Both protagonists, Harry Potter and Mash Burnedead, enroll in a magic school where they must deal with being outsiders while also being under the benevolent watch of the school’s wise, old leader. However, whereas Harry Potter at the start is simply inexperienced with wizardry but has potential for greatness, Mash is completely incapable of magic. In order to get through his classes and achieve his goal of becoming Divine Visionary (a motivation from the beginning unlike Harry’s initial uncertainty), Mash has to overcome his disadvantage through sheer physical power.
The contest between Mash’s muscles and the occult abilities he contends with is generally played for laughs, but there’s another layer to that contrast. Sure, it’s funny to see his “magic” be activating different muscle groups and his “spells” amount to suplexes and punches to the face. Yet, because he is doing this purely through his human physiology, his victories over other students both read differently from Harry’s accomplishments and are received differently by the very mages he bests. By beating them without magic, Mash makes his opponents realize on some level that they are themselves victims—because they get drawn into the incessant and blinding obsession with hierarchy and power.

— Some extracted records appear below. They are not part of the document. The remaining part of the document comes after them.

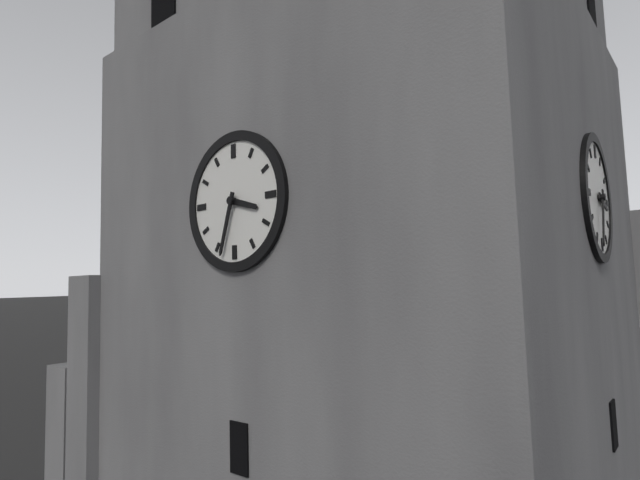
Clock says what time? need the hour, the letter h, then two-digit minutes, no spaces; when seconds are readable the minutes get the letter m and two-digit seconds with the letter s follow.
3h33
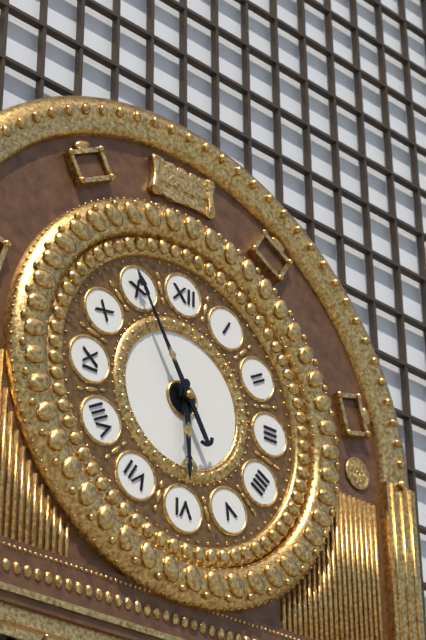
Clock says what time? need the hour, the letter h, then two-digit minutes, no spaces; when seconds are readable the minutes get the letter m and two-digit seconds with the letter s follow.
5h55
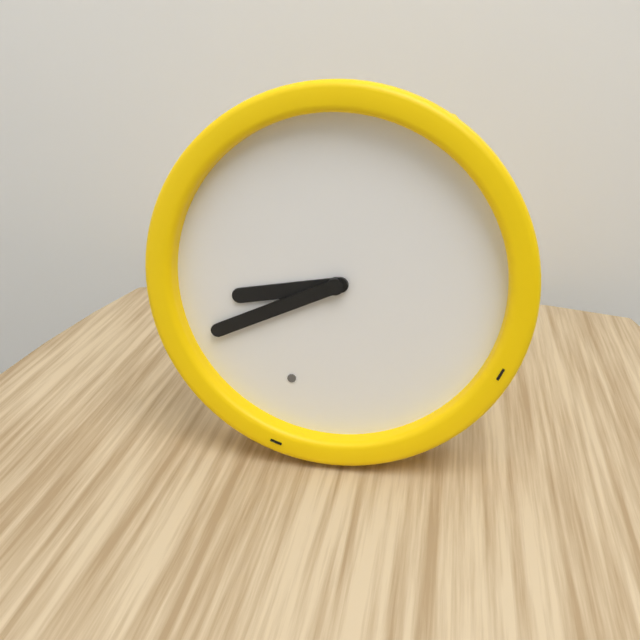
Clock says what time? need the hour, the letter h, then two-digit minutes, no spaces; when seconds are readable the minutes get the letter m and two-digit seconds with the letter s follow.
8h41
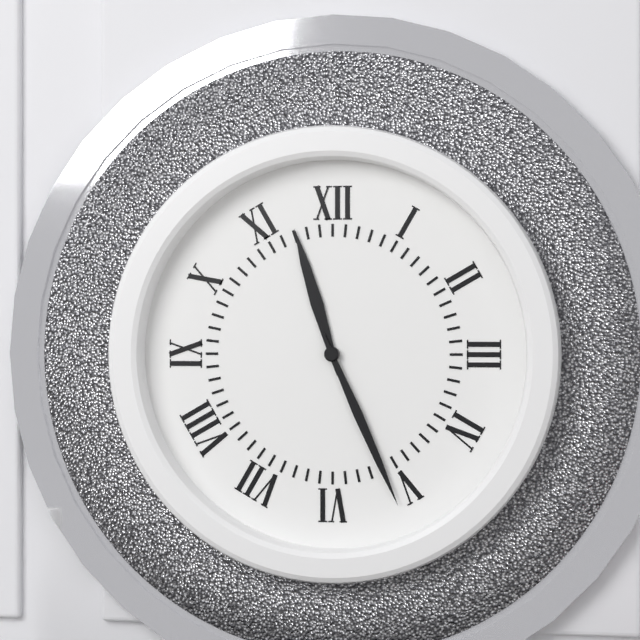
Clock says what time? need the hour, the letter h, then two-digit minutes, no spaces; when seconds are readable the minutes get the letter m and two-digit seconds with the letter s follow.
11h26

The problem is not exclusive to any specific group of rogue ne’er-do-wells, it’s systemic.
Mash himself is not a sharp mind capable of bold leadership. He’s from that Goku/Luffy/Saitama lineage where thinking is not their strong suit. He merely wants to live a comfortable life with his grandfather, but he’s forced to attempt the impossible and become the top of a magical school because his world despises the weak. Mash defies his society in multiple ways: upending what strength means, as well as rejecting the notion that those with less deserve less.

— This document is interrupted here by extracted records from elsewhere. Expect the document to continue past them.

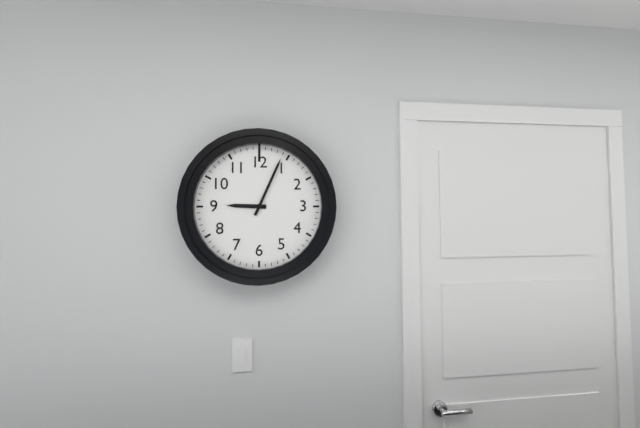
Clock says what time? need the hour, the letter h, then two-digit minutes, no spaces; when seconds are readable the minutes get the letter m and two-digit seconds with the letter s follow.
9h04
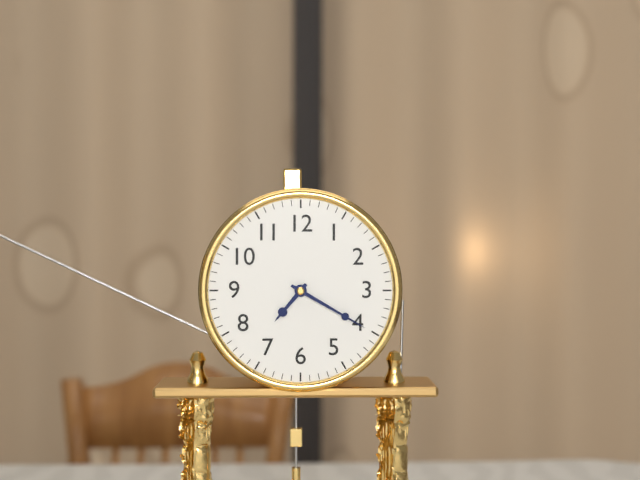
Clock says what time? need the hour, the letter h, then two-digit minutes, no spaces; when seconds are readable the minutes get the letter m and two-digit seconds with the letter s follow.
7h20
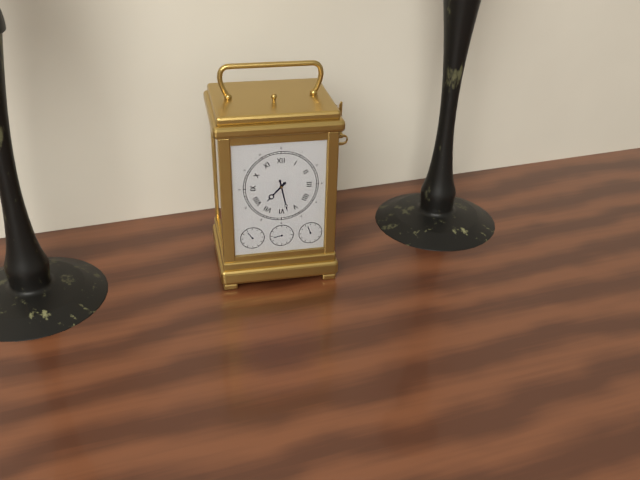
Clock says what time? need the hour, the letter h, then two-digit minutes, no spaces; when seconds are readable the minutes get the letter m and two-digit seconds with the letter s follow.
7h28
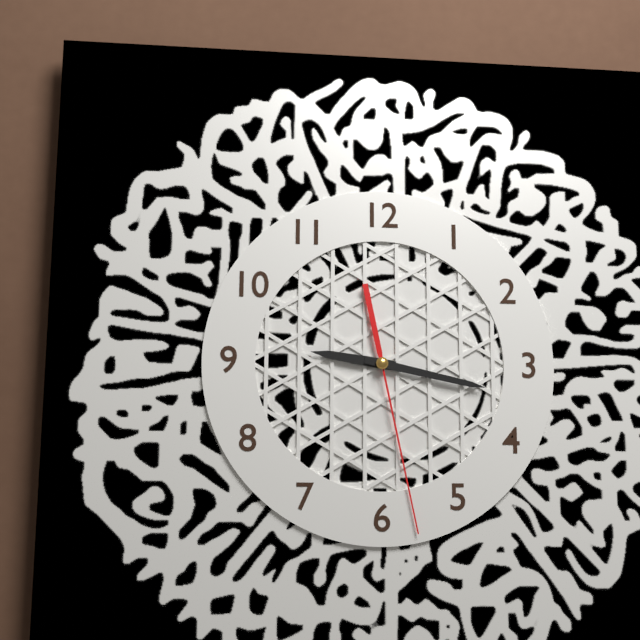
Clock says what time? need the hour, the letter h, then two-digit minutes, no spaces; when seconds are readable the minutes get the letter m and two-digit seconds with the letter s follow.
9h17m28s
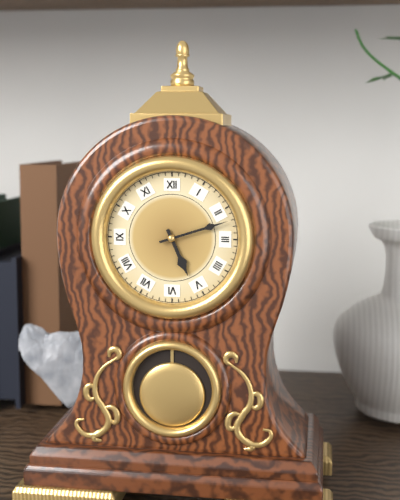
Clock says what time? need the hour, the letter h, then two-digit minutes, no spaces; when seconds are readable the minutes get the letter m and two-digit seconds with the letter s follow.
5h12
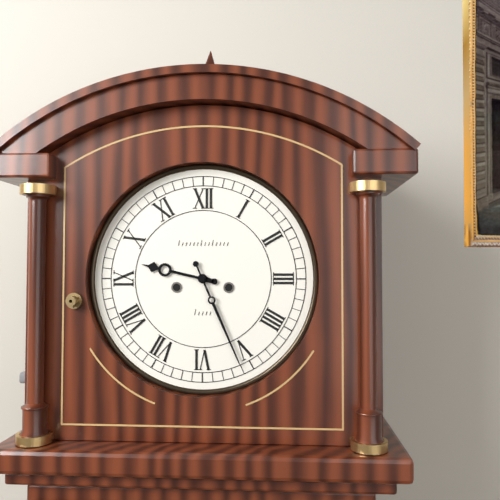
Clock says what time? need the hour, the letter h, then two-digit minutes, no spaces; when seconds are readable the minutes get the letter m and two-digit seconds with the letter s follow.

Around Chapter 65, the “Voldemort” of the series is revealed, as are Mash’s true origins. While not quite the same as the concept of horcruxes relative to Harry and Voldemort, Mash and the main villain share a similar connection. Mash turns out not to be the everyman he assumed himself to be, but that doesn’t change the fact that he uses his particular skills to upend people’s preconceived notions. The difference between Harry discovering the magic within and Mash working to overcome the magic he lacks remains stark.
That all said, it’s hard to think of Mashle as being in the same league as Harry Potter when it comes to the ability to capture people’s imaginations. It simply doesn’t have that sense of wonder that makes Harry Potter so enduring; instead, it goes for lots of comedy, absurdity, and the occasional cool fight. Spiritually, it’s cut from the same cloth as Kinnikuman and early Dragon Ball, during the kid Goku era. I have trouble seeing children running around pretending to be Mash because Mashle doesn’t really provide for that.
Mashle and Harry Potter both operate under the idea that the power of love is in a category of its own. But where Harry Potter’s is either abstract in its sentimentality or all too literal, Mashle’s manifests in a grandfather taught the value of human life, and a grandson who strives to live up to that ideal through both word and deed.